第19話 現れた男

 用賀にあるその喫茶店で柿坂が待っていると、店に電話があり、裏の路地に止めてあるワゴン車に乗り込むようにと指示があった。

 柿坂が助手席に入り込むと、運転席の男は旅行用のアイマスクを柿坂に手渡した。五十代くらいのその男は、色黒で、濃い茶色のサングラスをかけていた。車には煙草の臭いが染みついていた。

 柿坂は、アイマスクを見て笑った。

「大袈裟な」

 男は、口を半開きにして柿坂をじっと見た。下前歯が煙草のヤニに染まっていた。

 男は無言で車から降り、柿坂の側に回ると、ドアを開け、顎で降りるように指示した。

「え?」

「遊びじゃないんだ」

 男は潰れた声で言った。

「すみません」柿坂は急いでアイマスクをかけた。「よろしくお願いします」

 扉の閉まる音がして、車は発進した。

 どうやら高速に入ったようだった。用賀のインターチェンジからだろう。三十分ほど高速を走り、その後一般道に入ったらしかった。

 最初のうち柿坂は曲がった方向と回数を覚えていたが、回数が多くなってくるうちに忘れてしまった。

 道を覚えさせないようにわざと曲がっているのだろうか? 

 さらに一時間ほど走り、緩やかな坂を上り、車は止まった。

 柿坂のアイマスクが取られた。

 フロントガラスの向こうに、ヨーロッパ調の古い洋館が見えた。

「きょろきょろするな」

 男は車を降りると、柿坂の側の扉を開けた。

 柿坂は車を降り、後ろを振りかえると、遠くに海が見えた。

「きょろきょろするなと言ったろ」

 柿坂はもう一度洋館を見た。汚れたクリーム色の建物には、人の住んでいる気配はなかった。中央の玄関に植えてあるシュロの木の枝だけが、海風に吹かれてゆっくり動いていた。

 柿坂は、高校生時代に持っていたイーグルスのレコードジャケットを思い出した。一度入ったら、二度と出られないホテルカリフォルニア。まさか、ここからは二度と出られないようなことはないだろうが…。

 男について玄関を入り、ホールを抜けて薄暗い廊下を進んだ。カビ臭い匂いがした。やがて、吹き抜けのホールに出た。初夏だというのに、ひんやりしていた。ホールに面してひときわ背の高い、重厚な扉があった。
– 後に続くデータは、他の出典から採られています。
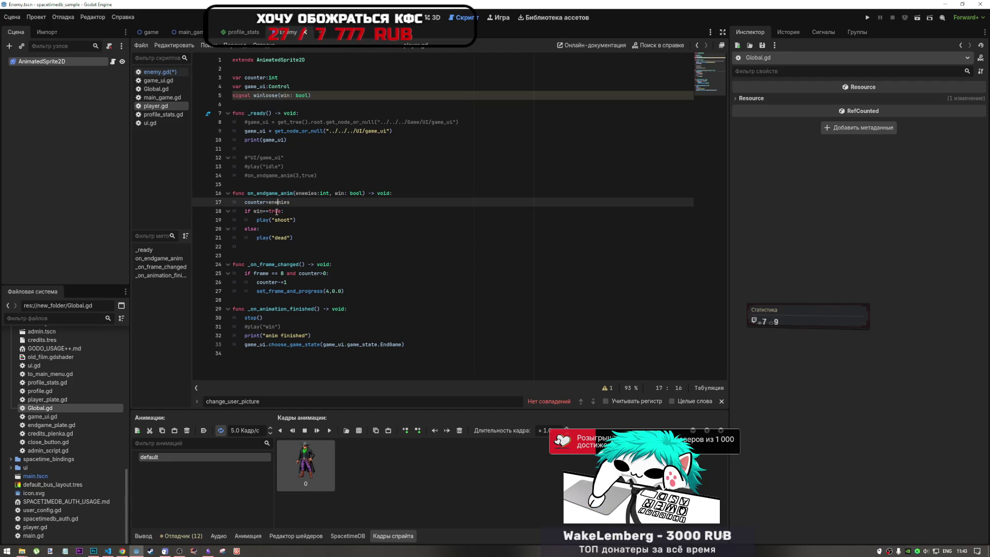
drag(323, 291, 304, 301)
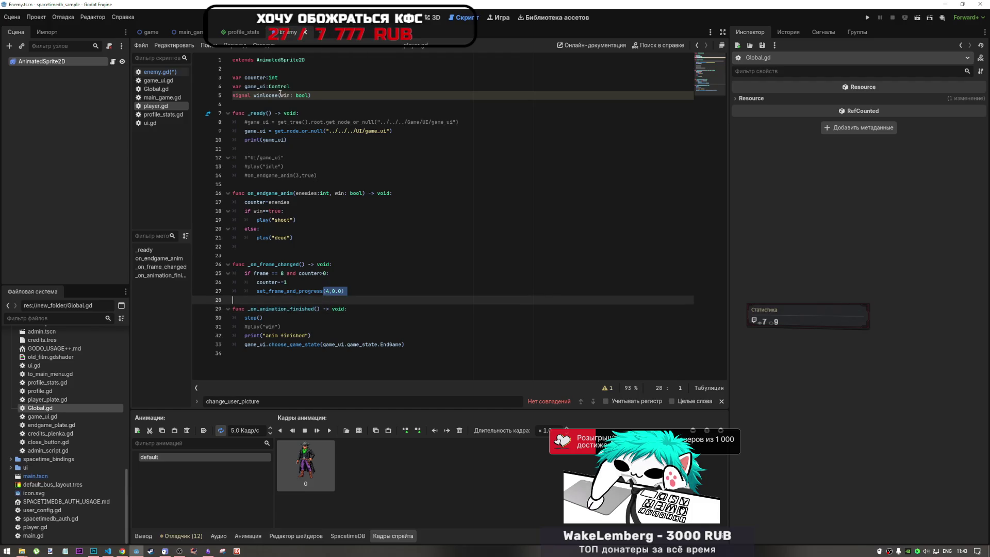
click(361, 292)
key(Return)
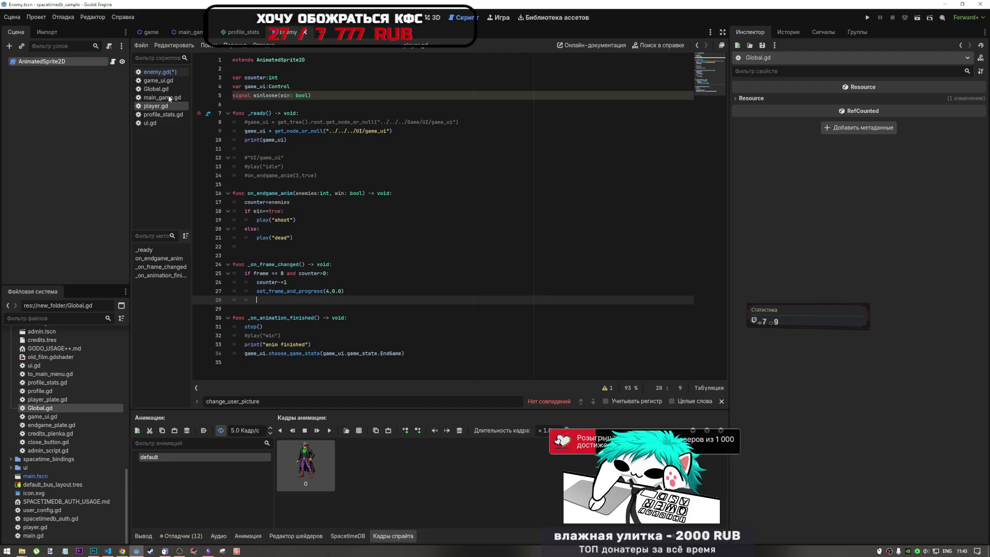
key(alt+Tab)
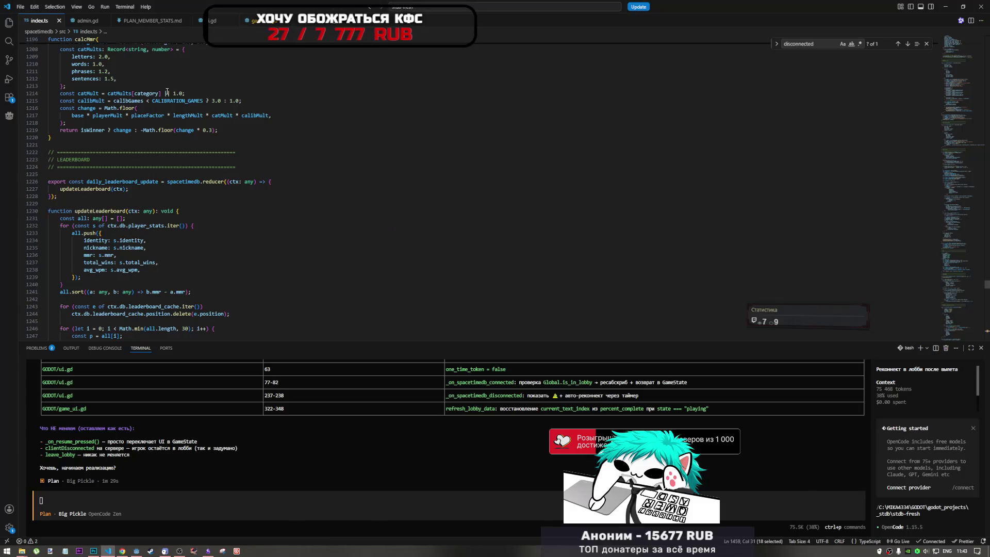
- Review DeepSeek's enemy_died.emit(1) example, then return to player.gd's winloose signal
key(alt+Tab)
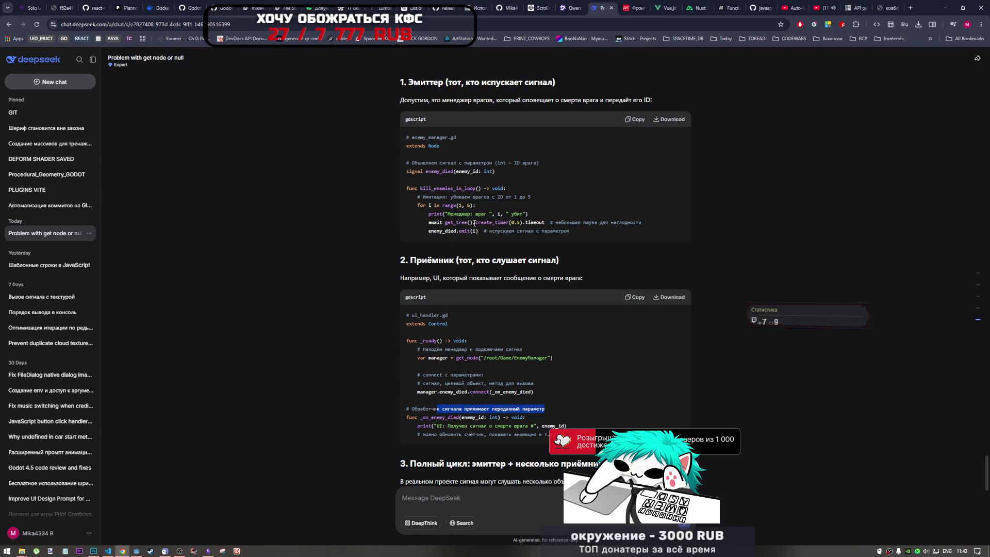
drag(481, 231, 428, 231)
 男は扉をノックし、力を込めて押した。きしみながら扉は開いた。

 こんなに重い扉で、出入りに不便ではないのか、と柿坂は思う。

 あるいは、デクスターという男は部屋を出る事がないのかも知れない。

 中へ入ると、男は退出して扉を閉めた。鍵をかけるような音が聞こえた。

 部屋には誰もいない。正面に黒いテーブルが置かれていた。それは、ドーナツ型の輪を四分の一ばかり切り取ったような扇形。その上にはコンピュータがつけっ放しになっていた。テーブルの後ろは、曇り硝子の仕切りが立っていて、その裏側にも部屋があるようだった。部屋の右側の壁には、使われていない暖炉があり、その前に、豹の毛皮が敷かれていた。暖炉とは反対側の隅には、巨大な壺が置かれていた。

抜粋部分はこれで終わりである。